ABSTRACT

In “The Task of the Translator” Walter Benjamin reminds us that a ‘literary’ or ‘poetic’ work says “very little, to a person who understands it” (Benjamin [1923] 2012, 75). This is a statement I often quote to my literary translation students on the MA programme at the University of East Anglia, especially in the first months of their course, to remind them of what is distinctive about literary translation. For Benjamin “[n]either message nor information is essential to it” (75). As literary translator and scholar Chantal Wright says, quoting Antoine Berman, Benjamin is “questioning the notion of the work of art as a communicative act and positioning himself against contemporaneous views of language as a communicative tool” (Wright 2016, 60). Regardless of whether or not we agree with this position, it is important to acknowledge that when writing a literary translation, we must not only focus on what the text says, but also on how the literary text has been made, constructed, put together (and here we can use a number of verbs, or rather, metaphors which point to the process of creation of the literary text), that is, the poetic, and aim to ‘translate’ it as an integral element of the text.
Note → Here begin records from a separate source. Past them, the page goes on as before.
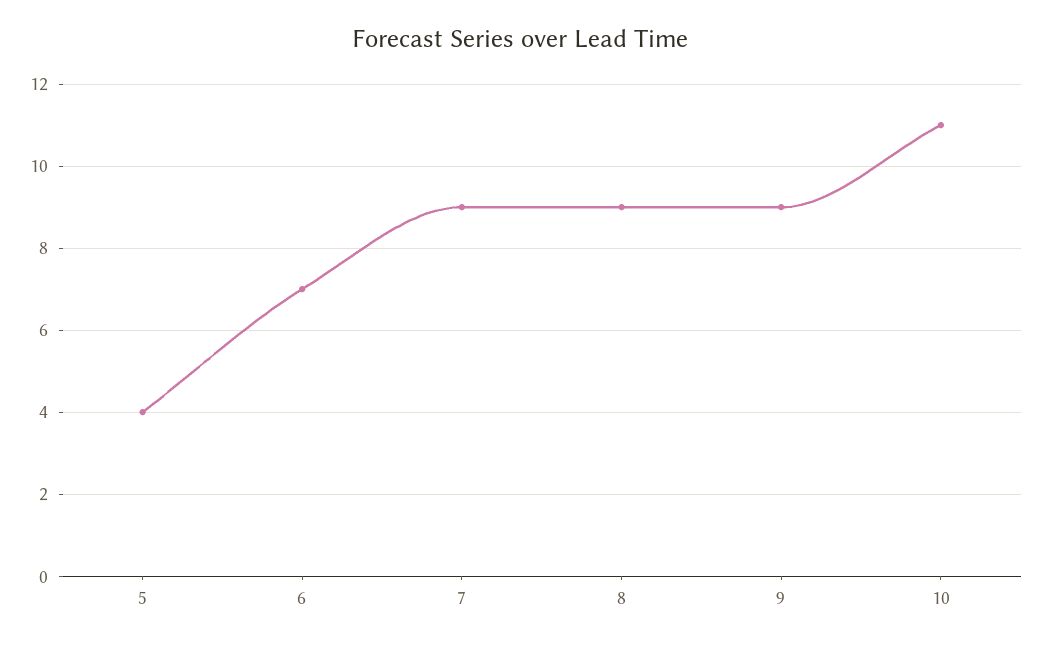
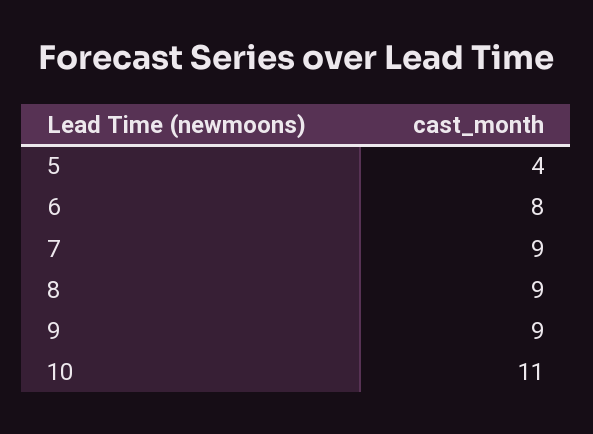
6: 7 -> 8

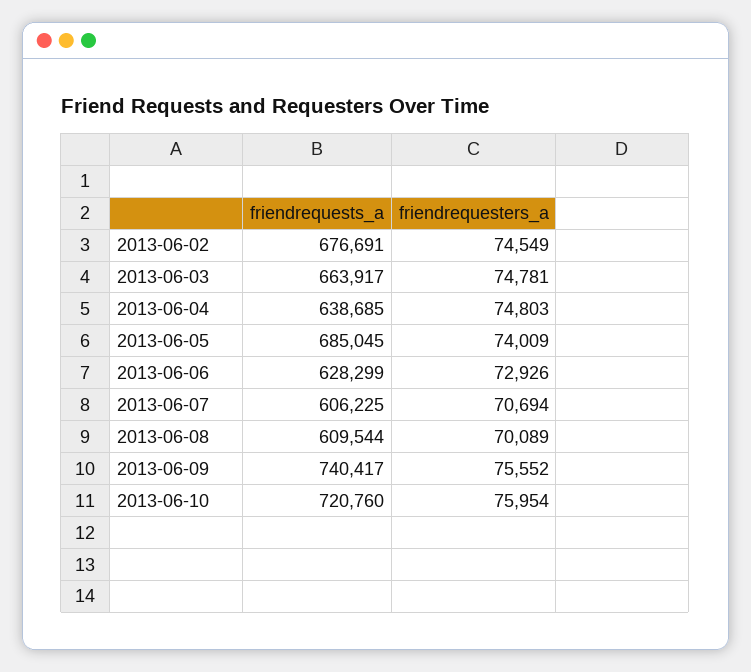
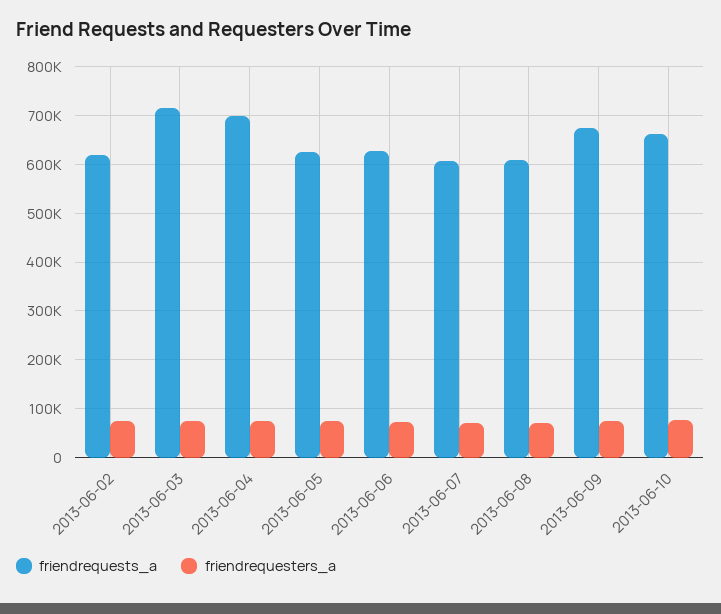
friendrequests_a, 2013-06-02: 676691 -> 620000
friendrequests_a, 2013-06-03: 663917 -> 720000
friendrequests_a, 2013-06-04: 638685 -> 700000
friendrequests_a, 2013-06-05: 685045 -> 620000
friendrequests_a, 2013-06-09: 740417 -> 680000
friendrequests_a, 2013-06-10: 720760 -> 660000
Literary translators are the first to admit the complexity of translating literary texts and the fact that this process is not just anchored in a linguistic transfer: “any attempt at being faithful to the original piece of writing should entail making something that lives,” says award-winning literary translator Daniel Hahn (Hahn 2014, n.p.) and he hastens to add “it should have the same pulse as the original did”. This metaphor of the literary text as a live organism, with its own pulse or live rhythm, is clearly pointing away from an emphasis on the semantic level of the text to focus on what the text is as a whole and thus, what it achieves, what it does to us as readers. And to look at what the text does is precisely to ask the question how it does rather than what it says.